Le témoignage d’une battante: cystite interstitielle

Ce témoignage m’a été envoyé aujourd’hui par courriel (26 mai 2016).

Que ta nourriture soit ton médicament et que ton médicament soit dans ta nourriture » Hippocrate

Je m’appelle Priscilla, j’ai 35 ans et je souhaite livrer ici un témoignage en faveur de l’alimentation hypotoxique, qui fait partie de ma vie depuis février 2015. Pourquoi? Parce que j’ai enfin réussi à soigner et à contrôler en partie les douleurs engendrées par la maladie handicapante dont je souffre depuis l’adolescence : la cystite interstitielle. J’ai aussi réussi à diminuer quantité de petits soucis de santé autres : allergies, migraines, rosacée, démangeaisons du cuir chevelu. J’ose espérer que mes propos vous convaincront qu’il est possible de changer le cours de sa vie, de diminuer, voire de soulager complètement ses souffrances, et d’augmenter sa qualité de vie lorsque l’on souffre de certains problèmes de santé pour lesquels la médecine traditionnelle ne semble à ce jour offrir aucun remède miracle. J’ose espérer que je réussirai à allumer la flamme de l’espoir et que vous aurez aussi le goût et le courage de vous nourrir sainement et différemment. Je vous confie donc brièvement ma petite histoire, qui s’apparente à un long pèlerinage.

J’ai souffert de ce qui s’apparentait à des infections urinaires à répétition durant toute mon enfance et mon adolescence. J’ai donc pris à outrance de grandes quantités d’antibiotiques, mais jamais mon problème ne rencontrait de solution viable. J’ai erré d’une salle d’attente médicale à une autre, de médecin en médecin, de test d’urine en culture plus approfondie, de plus petits malaises en douleurs très intenses, sans jamais trouver que pouvait bien être mon réel problème! Il en fut ainsi durant plus de 10 ans.

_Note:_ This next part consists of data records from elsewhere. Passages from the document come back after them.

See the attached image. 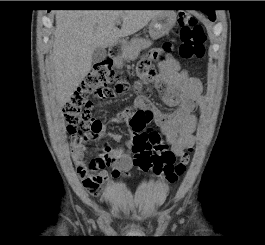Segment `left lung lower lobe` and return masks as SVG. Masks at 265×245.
<instances>
[{
  "mask_svg": "<svg viewBox=\"0 0 265 245\" xmlns=\"http://www.w3.org/2000/svg\"><path fill=\"white\" fill-rule=\"evenodd\" d=\"M204 13H206L207 15H209V19L211 20V21H213V17H214V15H215V13H214V10H202Z\"/></svg>",
  "mask_w": 265,
  "mask_h": 245,
  "instance_id": "obj_1",
  "label": "left lung lower lobe"
}]
</instances>
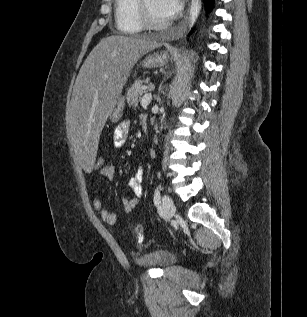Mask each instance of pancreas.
I'll list each match as a JSON object with an SVG mask.
<instances>
[{
    "label": "pancreas",
    "mask_w": 307,
    "mask_h": 317,
    "mask_svg": "<svg viewBox=\"0 0 307 317\" xmlns=\"http://www.w3.org/2000/svg\"><path fill=\"white\" fill-rule=\"evenodd\" d=\"M143 84V80H137L128 89L126 99L129 107L132 106L136 108L138 106V102L141 100V97L144 94V90L142 89Z\"/></svg>",
    "instance_id": "cf45deb5"
}]
</instances>
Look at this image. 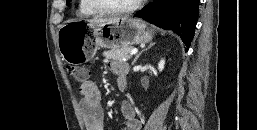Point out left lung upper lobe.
<instances>
[{
    "label": "left lung upper lobe",
    "mask_w": 257,
    "mask_h": 130,
    "mask_svg": "<svg viewBox=\"0 0 257 130\" xmlns=\"http://www.w3.org/2000/svg\"><path fill=\"white\" fill-rule=\"evenodd\" d=\"M71 0H66L67 4L70 2Z\"/></svg>",
    "instance_id": "left-lung-upper-lobe-1"
}]
</instances>
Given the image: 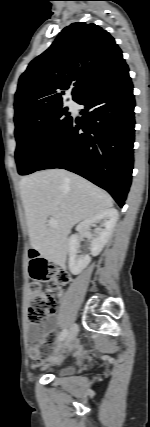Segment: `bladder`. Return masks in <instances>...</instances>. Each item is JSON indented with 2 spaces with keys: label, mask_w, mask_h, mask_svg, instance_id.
Masks as SVG:
<instances>
[{
  "label": "bladder",
  "mask_w": 150,
  "mask_h": 427,
  "mask_svg": "<svg viewBox=\"0 0 150 427\" xmlns=\"http://www.w3.org/2000/svg\"><path fill=\"white\" fill-rule=\"evenodd\" d=\"M73 368L72 367H65V368H62V369H60L58 372H57V374L59 375V376H68V375H70V374H72L73 373Z\"/></svg>",
  "instance_id": "bladder-1"
}]
</instances>
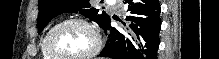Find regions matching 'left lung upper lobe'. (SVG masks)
I'll return each mask as SVG.
<instances>
[{"mask_svg":"<svg viewBox=\"0 0 219 59\" xmlns=\"http://www.w3.org/2000/svg\"><path fill=\"white\" fill-rule=\"evenodd\" d=\"M38 33L53 19L56 15L66 12L81 13L92 21H95L100 27H103L110 17L91 6L89 0H39L38 4Z\"/></svg>","mask_w":219,"mask_h":59,"instance_id":"obj_1","label":"left lung upper lobe"}]
</instances>
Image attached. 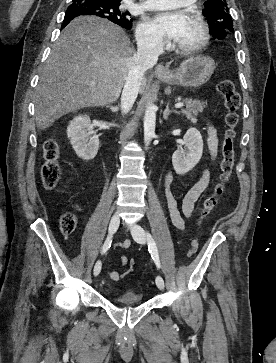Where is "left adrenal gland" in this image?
Wrapping results in <instances>:
<instances>
[{"label":"left adrenal gland","mask_w":276,"mask_h":363,"mask_svg":"<svg viewBox=\"0 0 276 363\" xmlns=\"http://www.w3.org/2000/svg\"><path fill=\"white\" fill-rule=\"evenodd\" d=\"M172 113H175V114H179V112L178 111H176V110H170L169 109V103L167 104V106H166V109L164 110V112H163V119L164 120H167L168 119V116L170 115V114H172Z\"/></svg>","instance_id":"1"}]
</instances>
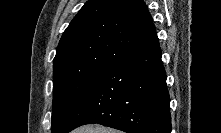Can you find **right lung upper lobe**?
<instances>
[{
  "label": "right lung upper lobe",
  "mask_w": 221,
  "mask_h": 133,
  "mask_svg": "<svg viewBox=\"0 0 221 133\" xmlns=\"http://www.w3.org/2000/svg\"><path fill=\"white\" fill-rule=\"evenodd\" d=\"M159 45L143 0H89L64 31L53 73L111 65Z\"/></svg>",
  "instance_id": "obj_1"
}]
</instances>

En 2003, je suis tombée sur un médecin de famille très douce, soucieuse de ses patients et consciencieuse. C’est grâce à cette dame que j’ai enfin pu mettre un nom sur mes maux. Après le début de mes études universitaires et après avoir investigué le problème de façon plus approfondie auprès d’un urologue, le diagnostic est tombé : maladie rare, incurable, encore très, très méconnue par la science et pouvant être très handicapante. J’ai eu la sensation que ma vie venait de s’arrêter là, dans un cabinet de médecin. Les années qui suivirent furent difficiles physiquement, émotionnellement et psychologiquement : les effets secondaires liés à la prise de médicament ont été considérables, j’ai réussi (par miracle!) à terminer mes études en enseignement, j’ai survécu au milieu de l’éducation quelques années seulement avant de me retrouver en arrêt de travail, j’ai eu un épisode de dépression mineure et de troubles du sommeil aigus, j’ai

vécu un divorce, et c’est sans parler de tous ces maux de ventre, de douleurs vésicales et d’envies urgentes et fréquentes d’aller uriner qui me pourrissaient l’existence. De nature positive et optimiste, je me suis retrouvée déprimée et déprimante. J’ai perdu des amis, vécu l’incompréhension de mes proches et j’ai eu toutes sortes de difficultés au travail. J’ai décidé de ne plus voir de médecin urologue puisque leurs propos et leurs actions étaient toujours vides de sens, lourds et déprimants.

En 2014, après un évènement particulièrement stressant, j’ai vécu un épisode extrêmement douloureux de cystite interstitielle qui m’a amenée aux urgences, où l’on m’a administré de la morphine pour calmer mon mal. C’était la seule solution, selon les médecins. En plus, on a découvert deux kystes sur mes ovaires. Je me voyais déjà en invalidée prolongée, incapable de poursuivre le moindre rêve,  de réaliser mes projets de vie. Je paniquais, j’angoissais et j’ai prié pour qu’il survienne quelque chose, n’importe quoi, une solution, une pilule magique. J’ai été exaucée : durant mon arrêt de travail, une amie qui souffre de colite ulcéreuse m’a prêté des ouvrages. Elle m’a notamment recommandé de lire l’ouvrage de Jacqueline Lagacé, Comment j’ai vaincu la douleur et l’inflammation chronique par l’alimentation. Puis, elle m’a parlé de son cheminement et des bienfaits de la diète hypotoxique. Il n’en fallait pas plus pour me convaincre, car cette amie a un bon sens du jugement et je sais qu’elle avait beaucoup souffert par le passé à cause de la maladie.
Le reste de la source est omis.